ASSIGNMENT
Put the text read from the entries below into a JSON list of strings, with one string per line and blank lines omitted. Leave out the pictures.

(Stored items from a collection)
◆ ◆ ◆ ◆ ◆

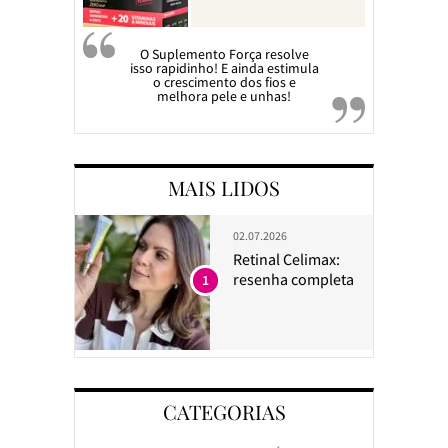
O Suplemento Força resolve
isso rapidinho! E ainda estimula
o crescimento dos fios e
melhora pele e unhas!
MAIS LIDOS
02.07.2026
Retinal Celimax:
resenha completa
1
CATEGORIAS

◆ ◆ ◆ ◆ ◆

OUTPUT FOR THIS EXERCISE
[
  "O Suplemento Força resolve",
  "isso rapidinho! E ainda estimula",
  "o crescimento dos fios e",
  "melhora pele e unhas!",
  "MAIS LIDOS",
  "02.07.2026",
  "Retinal Celimax:",
  "resenha completa",
  "1",
  "CATEGORIAS"
]